Crabe
Expression radicale
- Indépendant
- 2025
- 42 minutes
Un manifeste d’indépendance et de singularité pour ceux qui s’affranchissent, une fois de plus, des codes plus communément suivit quant à la composition type d’un album. Chaque nouvelle parution du binôme québécois signe un rafraichissement de notre musique actuelle. Un opus sans égal, tout aussi sensible que baigné dans la puissance.
Que dire de CRABE d’autre qu’acteur « présent punk » intarissable d’une scène québécoise légèrement homogénéisée ? Œuvrant à part depuis 18 ans, la formation majeure revisite ses antécédents et puise dans son catalogue préliminaire à 2011 pour revamper quelques titres inédits, ou peu connus, aux airs d’hymnes familiers pour les oreilles aguerries. Pour donner suite à Visite du temple inné (2023), la paire formée de Mertin Poulin-Légaré et Gabriel Lapierre se plaît au renouvellement et à la reconsidération de manière à partager un plaidoyer sincère et chéri.
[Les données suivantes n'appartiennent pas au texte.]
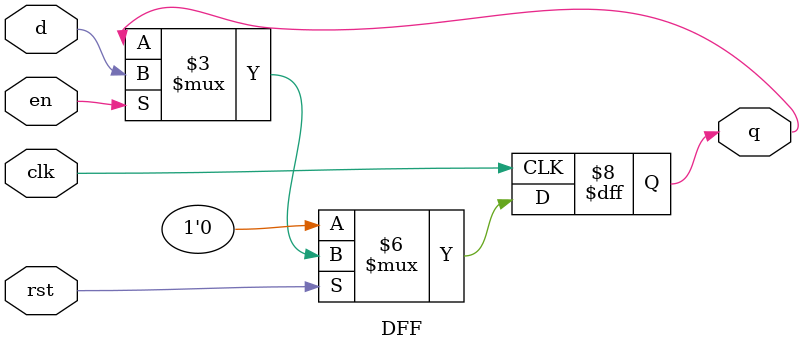
<source format=v>
`timescale 1ns / 1ps

module DFF(
    input clk, d, rst, en,
    output reg q
    );

    always @ (posedge clk) begin
        if (!rst)
            q <= 0;
        else if (en)
            q <= d;
    end

endmodule
</source>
Dès la grandiose ouverture, Pénicilline, c’est une suite de violentes décharges audibles qui se succèdent et qui s’emparent de son public. Celui qui goute au CRABE-fruit peut difficilement s’en passer par la suite. Face à face se développe un amalgame rock parfaitement disloqué, avec différents accents plus art-punk, alternatif et expérimental. D’un côté « A » teinté d’une agressivité plus frontale, c’est une musique qui est soigneusement lourde et puissante.
À mentionner, le côté « B », un atterrissage écrasant en une secousse finale de plus de vingt minutes, à traits de musique concrète. Faisant office de Message total, comme son nom l’indique, c’est en quelque sorte un long délire sonore organique qui se transfigure sous différents visages à plusieurs reprises. Agrémentée de bribes de dialogues distants et curieux, cette face énigmatique est une longue allocution employant une gamme phonique des plus étendue, afin de tout dire, en conclusion.
Un discours « vers une vie radicale » qui est adroitement magnifié de la délicate poésie surréaliste et décadente CRABE caractérielle. Ses textes charnels et torturés se dévoilent et s’accentuent en summum curieux énigmatique. Bilingue pour cet album, des textes décalés qui laissent tout aussi marqué qu’intrigué par ses avances inattendues, fidèles à la locution type de Mertin-Poulin Légaré.
Des bras de 62 pieds et un gros cœur à ras bord
Tu me fais ma fracture et tu me factures
Tes honoraires, tu veux mon or
Tu veux mon décor mais moi je te donne que ma charpente frêle
[…]
Tiens voilà ma peau, je t’en fais cadeau, jusqu’à mes os
T’opères ta lame
Fais toi plaisir, évite de saisir, évite de me guérir
— Un mélange de plumes dans ma plante carnivore
Une œuvre avérée. De la musique fortement identitaire. Un message assez clair et radical, bien sûr. Des titres forts, une réalisation réussie, une direction artistique charmante et surtout: un album complètement autoproduit. Ici, une critique de bon augure, qui ne peut que recommander.